Tuesday, February 2, 2010

crawling toward the holidays - 1 lesson at a time

My next vacation starts on Friday. It's Tuesday ... and it seems 1 million miles away. France really spoils you, I've been working for 4 weeks, 12 hours a week, and all I can do is think about when I get to relax. It's not like the job is super stressful, most of the time it's a blast (sometimes it's so torturous that I want to shoot my own foot, but mostly it's good) but I've reached that point where little things are irritating me. Yes, I'm a cultural ambassador and yes, I'm very nice (sometimes to a fault) but I'm getting a bit tired of playing the smile and nod game when I really just want to say something snarky. I think it's the middle of winter phenomenon - we all miss the sunshine (me especially).

Yesterday I had a semi philisophical conversation with a teacher about why smiling makes you feel better. This is the fellow who is clearly bitter that I no longer work with his class - and he takes every opportunity to make it clear to me (I liked his class - the change was out of my control). So, yesterday morning he comes up to me and says, "How are your students?" I smile and say,"They're great, thanks!" And start to hedge toward the door,because I know what's coming next. "It's so brave of you to keep smiling and being positive when faced with such terrible students who just don't care." Now, tell me, WHAT THE HELL ARE YOU SUPPOSED TO SAY?!? I like these students, they aren't terrible and they are very bright. Sure, their english isn't perfection, but they try and they smile and they really make an attempt. So I respond, "oh, thanks. But I really enjoy teaching all my students." Response, in a dry sarcastic tone: "I think you are really courageous." At this point I'm sick of it - I'm sick of the way French students are classified, I'm sick of people mocking me for being upbeat and I'm sick of people putting everyone else down just because they are what they are. So I said, "well, you know, I just start with a smile and if they smile then we go from there. All I can ask is that my students try.'" The conversation then proceeds to, in essence, comment on my amazing ability to hide my feelings and force myself to smile, which, apparently, is a difficult task. Le sigh. Sometimes, I just don't get it.
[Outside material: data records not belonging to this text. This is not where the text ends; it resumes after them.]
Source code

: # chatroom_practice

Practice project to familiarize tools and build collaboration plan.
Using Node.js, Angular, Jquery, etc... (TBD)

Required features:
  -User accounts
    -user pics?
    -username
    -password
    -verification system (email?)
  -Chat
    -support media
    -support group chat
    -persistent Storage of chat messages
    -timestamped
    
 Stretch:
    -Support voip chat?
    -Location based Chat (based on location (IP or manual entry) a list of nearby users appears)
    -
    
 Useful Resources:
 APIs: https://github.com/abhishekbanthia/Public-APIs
Also, I have a cold that won't quit. Which has been providing ample opportunity to receive every form of advice known to mankind. Apparently, I should sleep with my socks on, chew hard candy, drink more tea, wear a scarf all the time, rest more, cover my mouth when outside, take cough syrup, don't take cough syrup and most importantly keep coming to work and take a week off to rest up (and go to the doctor to get the note to allow me to do this). Mostly though, I think the teachers would like for me to stop coughing in the staff room - today 4 different teachers commented on it (not sympathetically either). Ah, being sick, such a joy.

In better, non-bitchy news: My friend Christina is amazing! She's into the next round of the Fulbright competition and a member of Eye Lounge gallery in Phoenix. I am so proud of her! You go girl!